File Polling Port - Cluster aware?

Hi,

I have a query regarding the File Polling Ports in webMethods (version 9.0 on windows in this example)

I am polling a directory via a UNC path for files. Once a file arrives, IS picks it up and sends it via HTTP to a cloud SaaS app.

In a single IS environment it works fine.
In a clustered IS (x 2) environment it works fine IF there is only one file at at time.

If there are multiple files dumped into the monitoring directory, and I have a clustered IS environment, this is where I run into trouble. The Saas provider will only accept one request at a time. The requests take about 12 seconds to complete.

Just say there are 3 files dumped: File1.csv File2.csv & File3.csv

Node 1 picks up File1.csv at 15:00:00 = processed and sent OK
Node 2 picks up File2.csv at 15:00:05 = process will fail, as File1 is still being sent and the SaaS provider will reject the second request until the first is complete.
If File2.csv errors within 60 seconds, then File3 will be sent ok.

I have configured the port with (see image for all details):

Enable Clustering Yes
Number of files to process per Interval (optional) 1
Maximum Number of Invocation Threads 1

I was hoping that IS would be smart enough to be cluster-aware and only ONE node would pick up ONE file every 60 seconds. But instead, it appears EACH node operated independently from each other. They pick up files at different times too, so the schedules are not in sync either.

Is this a bug / undocumented feature? I’ve scoured the web looking for clues but can’t find anything useful.

Hoping one of the geniuses out there can give me a hint!

Many thanks in advance.

Steve

Looks interesting and strange. Are you sure the file polling interval is same on two nodes. Please confirm.

My two cents:

  • The file polling port configurations must be identical on two IS nodes (say monitoring directory, enable clustering=yes, processing service and other details)
  • As per the doc it says "In a cluster of Integration Servers or non-clustered group of Integration Servers, file polling works much the same way as it does on an individual Integration Server. The only difference is that more than one Integration Server polls the monitoring directory. Once an Integration Server in a group retrieves a file from the monitoring directory, the file is not available to other Integration Servers in the group.

But unfortunately this is not case here, If it is the case, I assume you must try scheduler task or other custom solution. Let me know your comments. And also I would suggest to consult SAG experts on this.

Stephen : This is the default behaviour that we can see as part of clustering. I don’t have clue to suggest,let’s see what other suggests. Please also check with SAG.

Thanks,

I recently ran in to same requirement where only one file needs to be processed against back end in a clustered IS environment.

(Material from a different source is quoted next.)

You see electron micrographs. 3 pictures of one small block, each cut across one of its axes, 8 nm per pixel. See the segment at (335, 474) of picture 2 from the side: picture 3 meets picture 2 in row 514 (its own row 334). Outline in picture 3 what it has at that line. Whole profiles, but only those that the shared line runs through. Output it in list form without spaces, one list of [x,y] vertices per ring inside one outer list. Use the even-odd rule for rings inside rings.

Even though there is an option on File polling port where it asks for Cluster enabled Yes\No, it does not actually process single file in a cluster(on a node, yes). There are few options that you can do to workaround this product limitation that i can think of,

Option 1:
Enable File polling port only one node in webMethods IS Cluster and keep the max number of threads to execute and max number of files to process as 1.

Option 2:
Include locking logic in your processing service where keep the thread waiting until you are done processing any previous request and release the lock once the processing is finished. Even if the next file comes and tries to get processed, the locking logic within the flow will ensure that it will not call the back end.

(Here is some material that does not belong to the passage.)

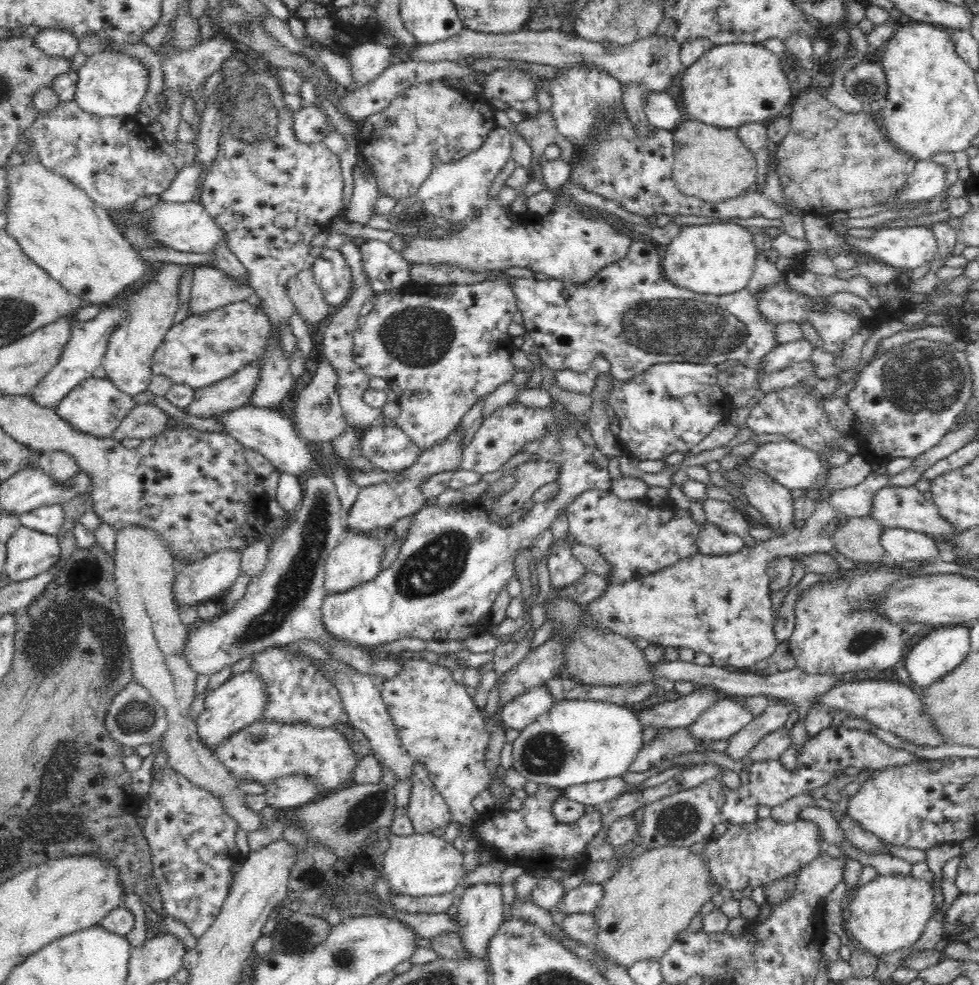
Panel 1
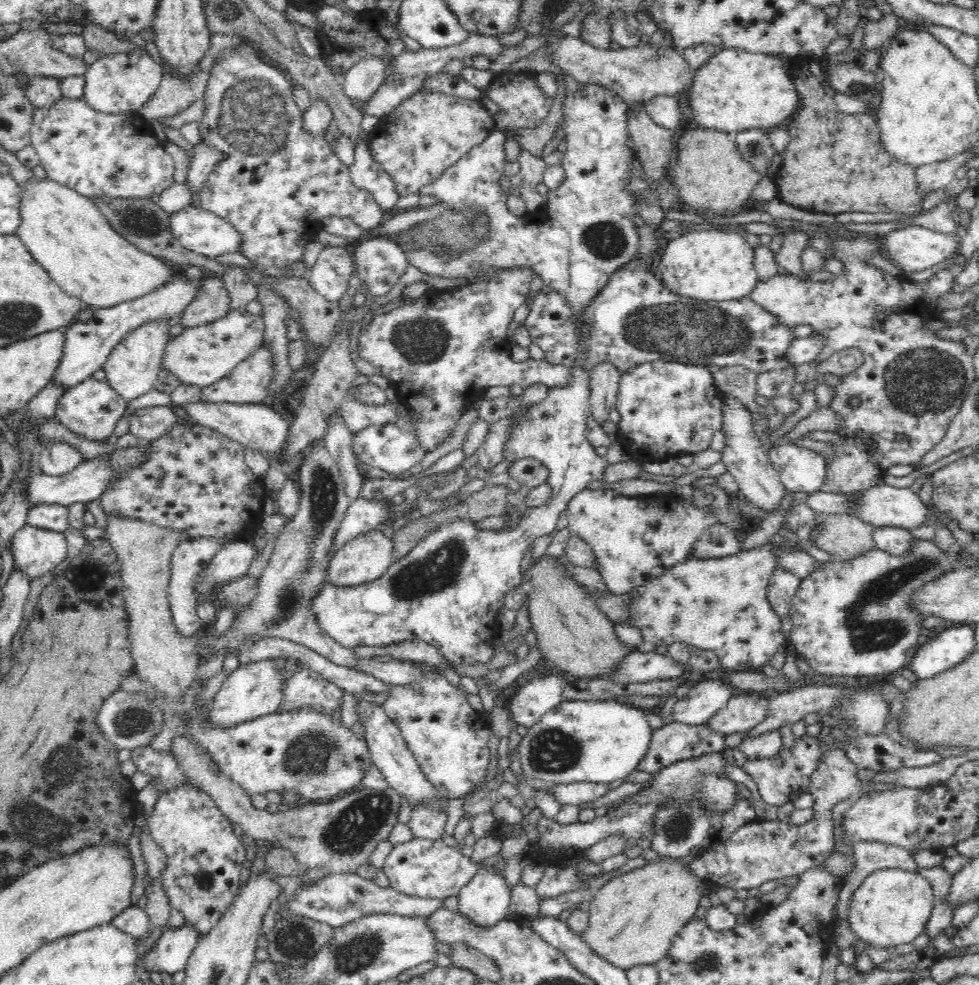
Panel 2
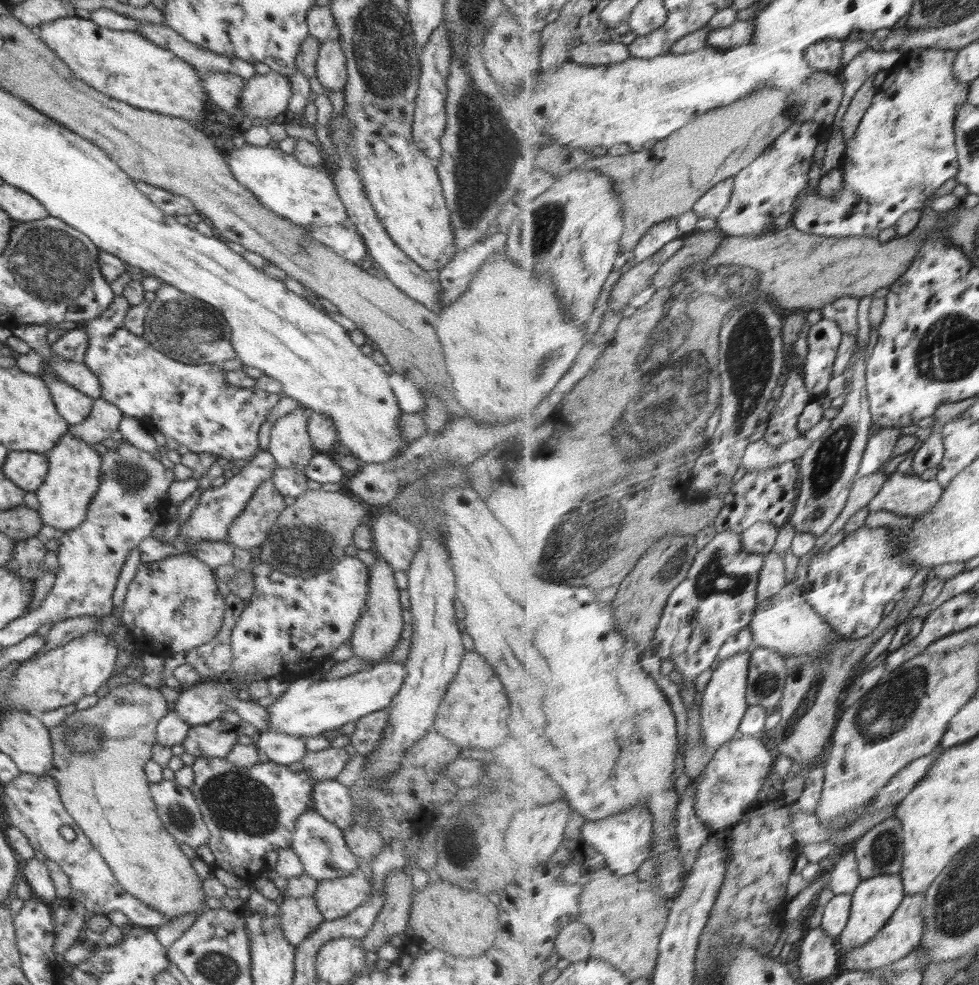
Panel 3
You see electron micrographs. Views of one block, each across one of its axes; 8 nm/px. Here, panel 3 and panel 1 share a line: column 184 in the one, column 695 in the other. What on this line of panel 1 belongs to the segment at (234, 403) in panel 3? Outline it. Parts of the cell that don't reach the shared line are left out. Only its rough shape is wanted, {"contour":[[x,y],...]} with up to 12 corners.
{"contour":[[715,365],[613,379],[617,437],[640,461],[698,446],[726,416]]}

I used option 2 as our backend response time is pretty quick and we need to use all nodes in the cluster to throttle requests and clear out files from the drop location.

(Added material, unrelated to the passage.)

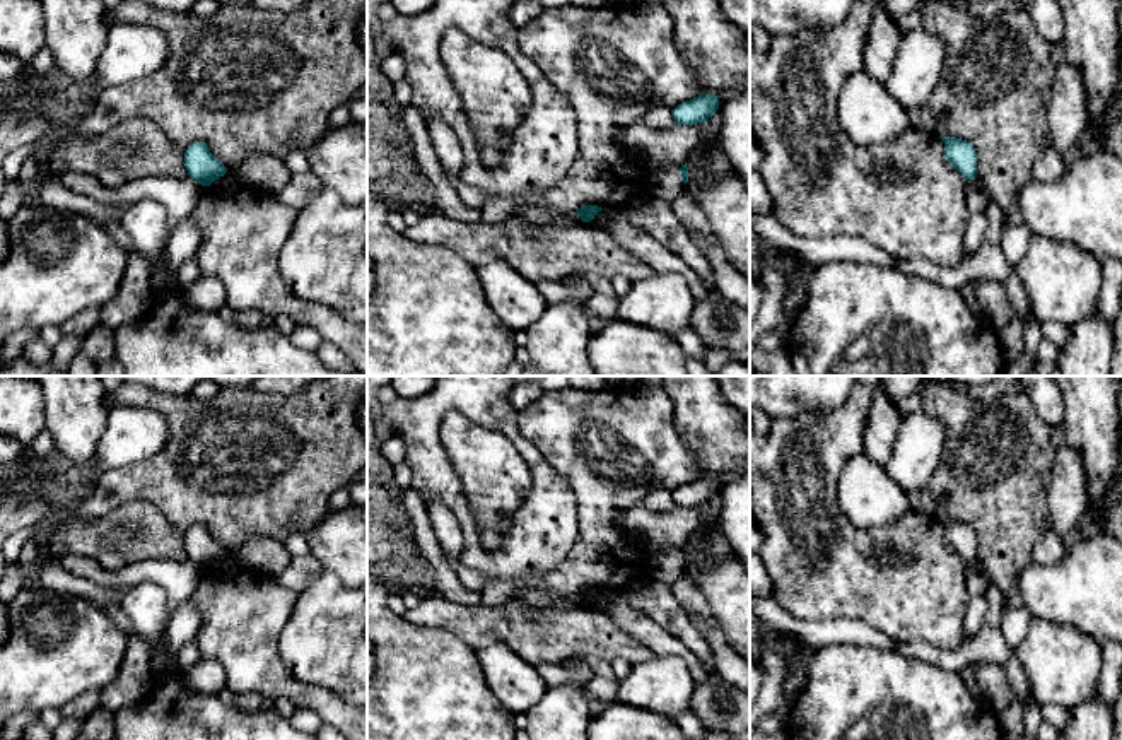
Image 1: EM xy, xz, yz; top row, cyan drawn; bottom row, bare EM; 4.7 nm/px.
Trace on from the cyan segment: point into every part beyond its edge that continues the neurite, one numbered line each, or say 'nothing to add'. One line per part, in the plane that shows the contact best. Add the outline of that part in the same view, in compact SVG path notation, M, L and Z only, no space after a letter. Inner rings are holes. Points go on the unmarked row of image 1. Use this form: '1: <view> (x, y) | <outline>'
nothing to add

In your case i would suggest option 1 since you have a long response time from back end.

Stephen,

Yes the two options mentioned above sounds like a best solution which can resolve this issue and please test it and let us know the outcome if it resolves your needs due to limitations for file polling port in a cluster env.

HTH,
RMG

I’ll add one more option: use messaging

After retrieving the file, map it to a publishable document type, and publish it to the bus (e.g. Broker or UM.) On the subscribing side, you can configure a serial trigger to ensure only one message is processed at a time across all servers in the cluster.

In addition to accomplishing the goal of the discussion, another big advantage to this approach is the decoupling of source and target, allowing new publishers and new subscribers to be easily added. It also prevents failures on the subscribing side from impacting the publishing side. Finally, it allows you to make use of the robust trigger retry capabilities that the IS provides.

Percio

1 Like

Great idea Percio!

I’ll use a Universal Messaging ‘Queue’ to line up the requests one by one.

Cheers,

Steve